◆ **What this task involves**
Whenever a line in the data below includes the string "pattern", copy it out.

#####

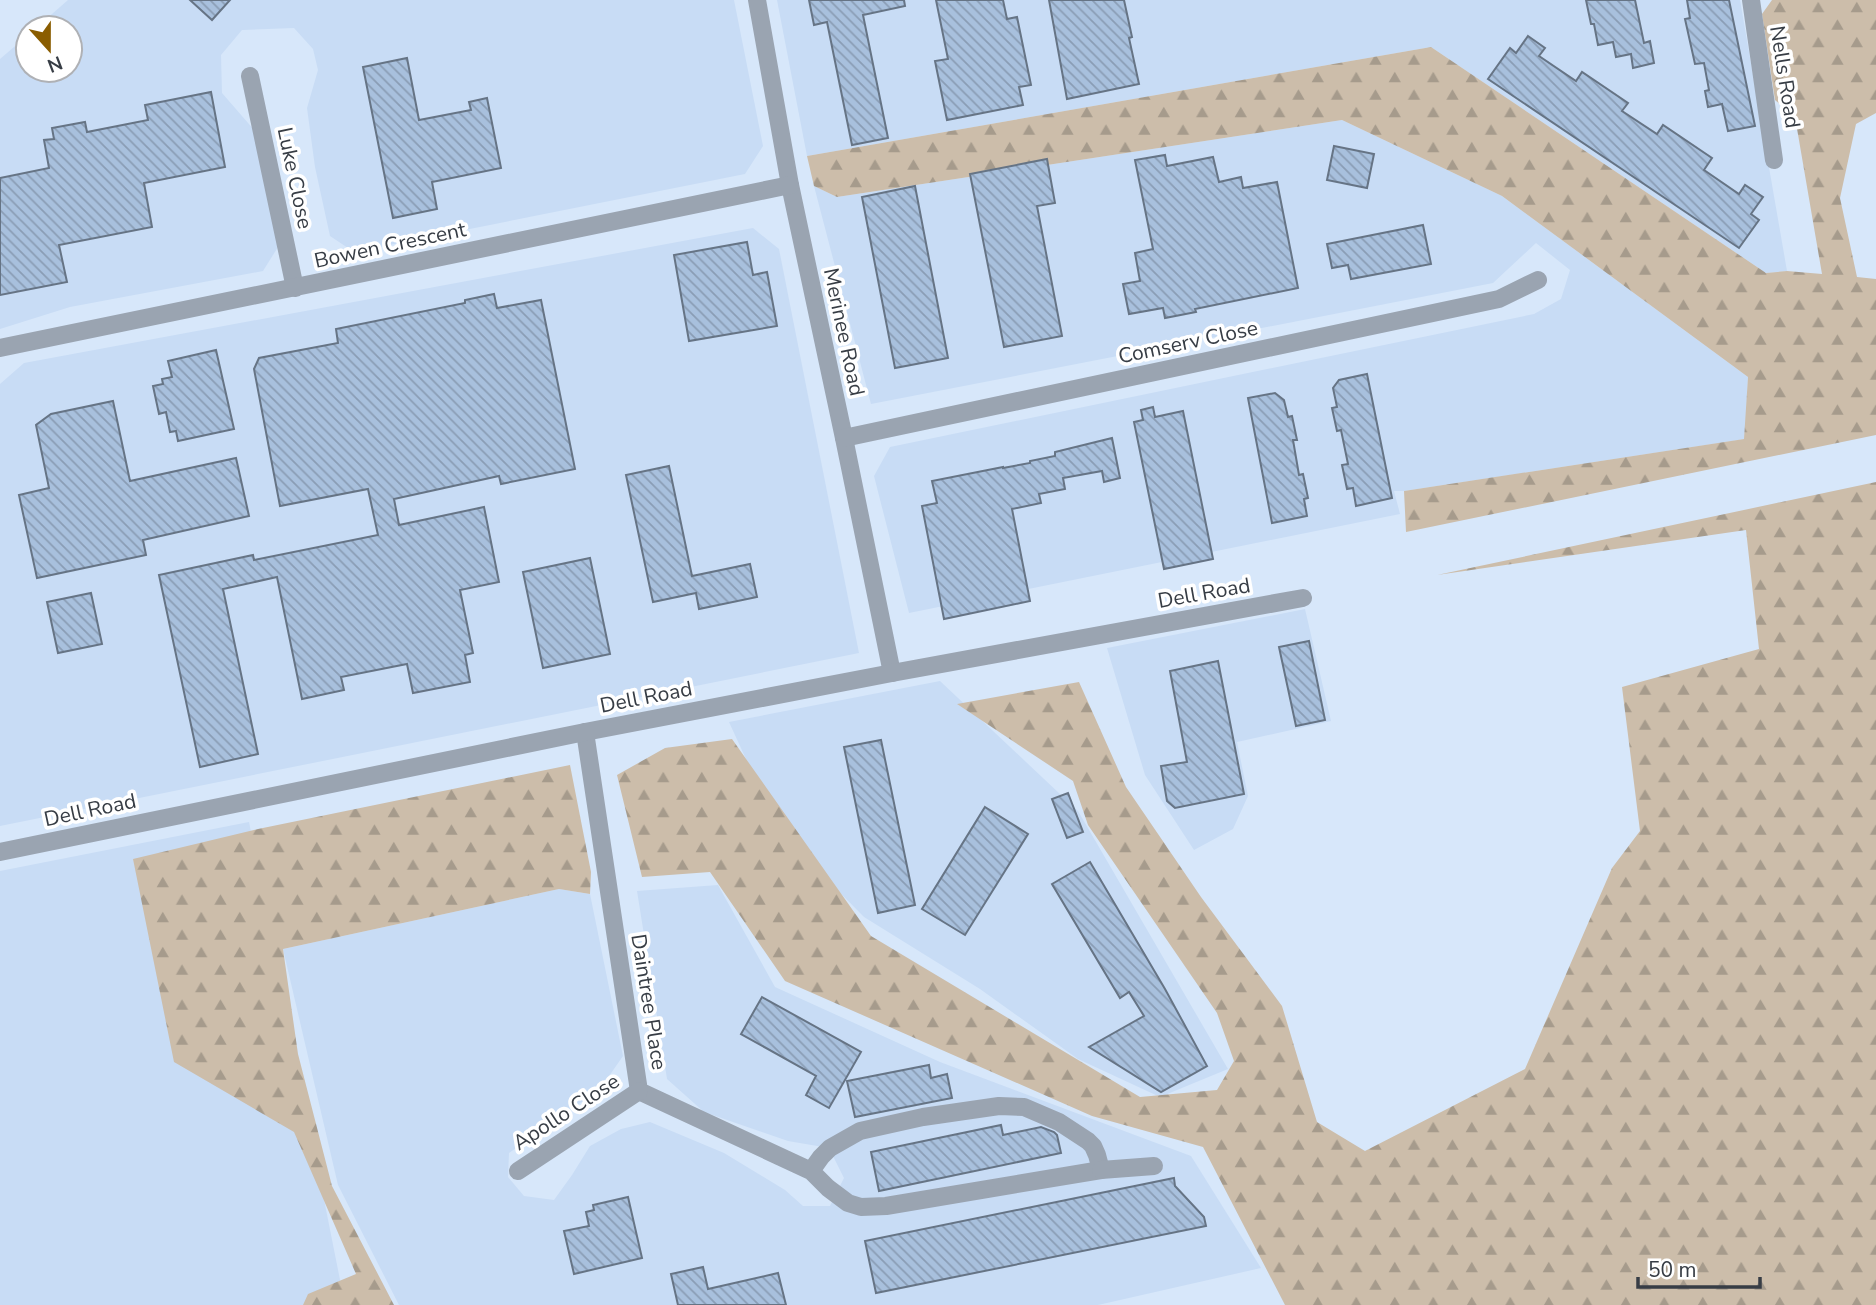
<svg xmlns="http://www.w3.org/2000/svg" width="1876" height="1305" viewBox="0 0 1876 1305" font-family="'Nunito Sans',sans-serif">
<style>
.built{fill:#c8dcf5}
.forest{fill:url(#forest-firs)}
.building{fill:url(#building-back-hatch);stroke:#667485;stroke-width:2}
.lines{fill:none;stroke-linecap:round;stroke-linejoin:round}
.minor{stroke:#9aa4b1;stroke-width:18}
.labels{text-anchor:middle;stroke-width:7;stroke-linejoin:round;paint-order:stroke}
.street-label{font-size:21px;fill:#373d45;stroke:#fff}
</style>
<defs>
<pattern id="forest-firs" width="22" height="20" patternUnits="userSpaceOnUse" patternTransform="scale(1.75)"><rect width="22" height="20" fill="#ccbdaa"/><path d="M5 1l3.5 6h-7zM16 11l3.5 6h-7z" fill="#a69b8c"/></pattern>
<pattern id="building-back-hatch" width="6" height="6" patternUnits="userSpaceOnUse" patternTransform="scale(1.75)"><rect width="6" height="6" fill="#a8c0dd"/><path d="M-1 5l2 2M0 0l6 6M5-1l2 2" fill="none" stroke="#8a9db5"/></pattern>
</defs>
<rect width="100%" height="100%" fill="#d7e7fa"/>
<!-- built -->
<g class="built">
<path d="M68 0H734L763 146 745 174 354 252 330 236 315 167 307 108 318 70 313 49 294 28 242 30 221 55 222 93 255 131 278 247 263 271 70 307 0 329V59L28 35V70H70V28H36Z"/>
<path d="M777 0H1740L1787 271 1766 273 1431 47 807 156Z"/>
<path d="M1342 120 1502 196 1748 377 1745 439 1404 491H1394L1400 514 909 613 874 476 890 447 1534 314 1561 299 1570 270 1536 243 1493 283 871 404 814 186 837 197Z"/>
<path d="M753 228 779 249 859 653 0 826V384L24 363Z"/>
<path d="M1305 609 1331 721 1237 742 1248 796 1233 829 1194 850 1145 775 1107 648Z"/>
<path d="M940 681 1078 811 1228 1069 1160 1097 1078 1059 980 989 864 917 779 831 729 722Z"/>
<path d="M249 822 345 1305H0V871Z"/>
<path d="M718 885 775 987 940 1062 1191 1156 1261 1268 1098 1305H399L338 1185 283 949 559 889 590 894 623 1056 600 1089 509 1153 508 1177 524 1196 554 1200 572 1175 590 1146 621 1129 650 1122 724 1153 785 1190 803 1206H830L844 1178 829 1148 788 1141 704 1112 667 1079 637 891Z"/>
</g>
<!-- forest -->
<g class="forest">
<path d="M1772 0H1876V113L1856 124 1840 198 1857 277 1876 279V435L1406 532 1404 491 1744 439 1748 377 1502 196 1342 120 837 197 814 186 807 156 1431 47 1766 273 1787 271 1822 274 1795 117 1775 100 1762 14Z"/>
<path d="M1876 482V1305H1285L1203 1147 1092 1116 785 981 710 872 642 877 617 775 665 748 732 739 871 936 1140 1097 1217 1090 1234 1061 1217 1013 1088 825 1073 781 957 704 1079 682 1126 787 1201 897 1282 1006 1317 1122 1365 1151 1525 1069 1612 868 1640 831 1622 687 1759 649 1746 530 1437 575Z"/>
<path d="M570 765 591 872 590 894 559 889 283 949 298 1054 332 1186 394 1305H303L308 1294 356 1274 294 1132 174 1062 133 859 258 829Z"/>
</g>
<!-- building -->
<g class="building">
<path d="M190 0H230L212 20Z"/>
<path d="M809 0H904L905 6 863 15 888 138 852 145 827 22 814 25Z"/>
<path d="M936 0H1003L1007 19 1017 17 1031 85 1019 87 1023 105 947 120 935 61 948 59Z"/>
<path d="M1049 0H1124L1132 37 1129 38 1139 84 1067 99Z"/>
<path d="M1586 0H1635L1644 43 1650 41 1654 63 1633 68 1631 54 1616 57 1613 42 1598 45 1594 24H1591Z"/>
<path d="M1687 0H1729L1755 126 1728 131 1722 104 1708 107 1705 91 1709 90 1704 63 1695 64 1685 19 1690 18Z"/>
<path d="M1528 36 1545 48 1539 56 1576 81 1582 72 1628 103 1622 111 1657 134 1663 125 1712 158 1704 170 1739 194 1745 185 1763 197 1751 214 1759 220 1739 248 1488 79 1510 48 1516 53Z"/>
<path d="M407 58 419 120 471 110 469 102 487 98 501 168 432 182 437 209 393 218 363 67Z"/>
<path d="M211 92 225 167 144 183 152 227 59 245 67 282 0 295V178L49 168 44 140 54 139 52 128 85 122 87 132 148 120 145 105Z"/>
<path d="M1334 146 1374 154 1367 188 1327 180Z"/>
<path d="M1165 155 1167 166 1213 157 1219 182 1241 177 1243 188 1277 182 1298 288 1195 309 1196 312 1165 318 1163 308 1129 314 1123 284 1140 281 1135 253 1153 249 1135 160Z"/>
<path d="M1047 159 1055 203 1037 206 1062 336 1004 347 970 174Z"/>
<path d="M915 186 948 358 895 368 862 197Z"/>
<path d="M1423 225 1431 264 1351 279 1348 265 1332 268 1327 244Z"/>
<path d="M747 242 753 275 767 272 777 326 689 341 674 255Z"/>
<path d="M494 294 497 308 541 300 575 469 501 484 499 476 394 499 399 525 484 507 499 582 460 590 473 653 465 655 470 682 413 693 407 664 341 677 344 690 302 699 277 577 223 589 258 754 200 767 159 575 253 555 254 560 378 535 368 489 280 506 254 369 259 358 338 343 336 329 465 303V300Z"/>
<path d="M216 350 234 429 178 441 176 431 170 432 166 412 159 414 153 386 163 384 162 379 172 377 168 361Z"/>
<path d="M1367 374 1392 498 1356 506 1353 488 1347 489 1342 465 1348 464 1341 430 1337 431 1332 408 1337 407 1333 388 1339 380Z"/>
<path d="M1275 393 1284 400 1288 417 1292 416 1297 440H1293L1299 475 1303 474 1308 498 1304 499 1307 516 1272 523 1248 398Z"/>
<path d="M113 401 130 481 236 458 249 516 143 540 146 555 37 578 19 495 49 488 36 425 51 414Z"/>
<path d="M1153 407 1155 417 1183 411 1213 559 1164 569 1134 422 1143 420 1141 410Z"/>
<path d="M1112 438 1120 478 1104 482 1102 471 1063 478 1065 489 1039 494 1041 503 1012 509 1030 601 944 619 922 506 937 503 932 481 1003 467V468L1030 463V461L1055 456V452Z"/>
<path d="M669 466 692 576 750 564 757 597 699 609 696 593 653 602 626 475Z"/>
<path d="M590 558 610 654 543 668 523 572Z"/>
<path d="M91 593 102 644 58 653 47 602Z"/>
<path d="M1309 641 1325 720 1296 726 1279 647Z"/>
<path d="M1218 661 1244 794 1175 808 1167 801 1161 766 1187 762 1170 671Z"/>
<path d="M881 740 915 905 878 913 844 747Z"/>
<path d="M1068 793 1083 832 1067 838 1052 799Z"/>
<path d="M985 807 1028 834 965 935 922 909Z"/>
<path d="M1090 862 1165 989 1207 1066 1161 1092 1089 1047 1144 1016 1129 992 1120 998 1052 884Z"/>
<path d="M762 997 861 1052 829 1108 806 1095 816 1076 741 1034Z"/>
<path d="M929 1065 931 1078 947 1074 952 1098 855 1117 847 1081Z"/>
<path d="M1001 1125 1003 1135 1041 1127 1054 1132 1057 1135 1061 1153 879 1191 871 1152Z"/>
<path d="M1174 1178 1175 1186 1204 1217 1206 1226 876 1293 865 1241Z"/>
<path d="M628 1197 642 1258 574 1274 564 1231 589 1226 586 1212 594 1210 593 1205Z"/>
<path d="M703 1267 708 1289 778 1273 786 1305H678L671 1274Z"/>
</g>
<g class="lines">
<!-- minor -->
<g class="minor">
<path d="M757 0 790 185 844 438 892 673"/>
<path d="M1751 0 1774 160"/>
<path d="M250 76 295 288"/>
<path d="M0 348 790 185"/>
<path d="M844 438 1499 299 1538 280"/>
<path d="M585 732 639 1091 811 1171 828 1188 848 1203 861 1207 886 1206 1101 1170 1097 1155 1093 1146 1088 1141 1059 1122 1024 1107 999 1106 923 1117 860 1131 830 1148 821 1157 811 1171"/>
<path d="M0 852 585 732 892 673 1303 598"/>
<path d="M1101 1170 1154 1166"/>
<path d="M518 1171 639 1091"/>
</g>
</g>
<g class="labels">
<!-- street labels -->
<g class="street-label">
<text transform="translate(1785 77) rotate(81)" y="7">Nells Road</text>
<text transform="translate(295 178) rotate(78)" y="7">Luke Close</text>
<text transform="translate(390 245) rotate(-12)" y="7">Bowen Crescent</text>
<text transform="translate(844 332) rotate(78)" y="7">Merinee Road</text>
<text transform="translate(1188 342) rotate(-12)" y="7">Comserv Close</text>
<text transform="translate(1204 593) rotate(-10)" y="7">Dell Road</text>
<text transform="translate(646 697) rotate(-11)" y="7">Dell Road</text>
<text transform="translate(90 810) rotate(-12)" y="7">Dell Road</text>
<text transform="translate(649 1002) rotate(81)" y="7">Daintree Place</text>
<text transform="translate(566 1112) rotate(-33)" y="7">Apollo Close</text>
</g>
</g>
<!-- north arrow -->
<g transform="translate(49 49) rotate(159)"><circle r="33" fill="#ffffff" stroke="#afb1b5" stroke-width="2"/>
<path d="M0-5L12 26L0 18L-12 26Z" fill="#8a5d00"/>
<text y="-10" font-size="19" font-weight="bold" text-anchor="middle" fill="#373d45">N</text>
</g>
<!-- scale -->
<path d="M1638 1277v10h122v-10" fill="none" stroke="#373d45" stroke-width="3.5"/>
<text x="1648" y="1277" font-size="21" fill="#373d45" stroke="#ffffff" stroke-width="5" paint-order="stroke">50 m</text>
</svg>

#####

◆ **Worked solution**
<pattern id="forest-firs" width="22" height="20" patternUnits="userSpaceOnUse" patternTransform="scale(1.75)"><rect width="22" height="20" fill="#ccbdaa"/><path d="M5 1l3.5 6h-7zM16 11l3.5 6h-7z" fill="#a69b8c"/></pattern>
<pattern id="building-back-hatch" width="6" height="6" patternUnits="userSpaceOnUse" patternTransform="scale(1.75)"><rect width="6" height="6" fill="#a8c0dd"/><path d="M-1 5l2 2M0 0l6 6M5-1l2 2" fill="none" stroke="#8a9db5"/></pattern>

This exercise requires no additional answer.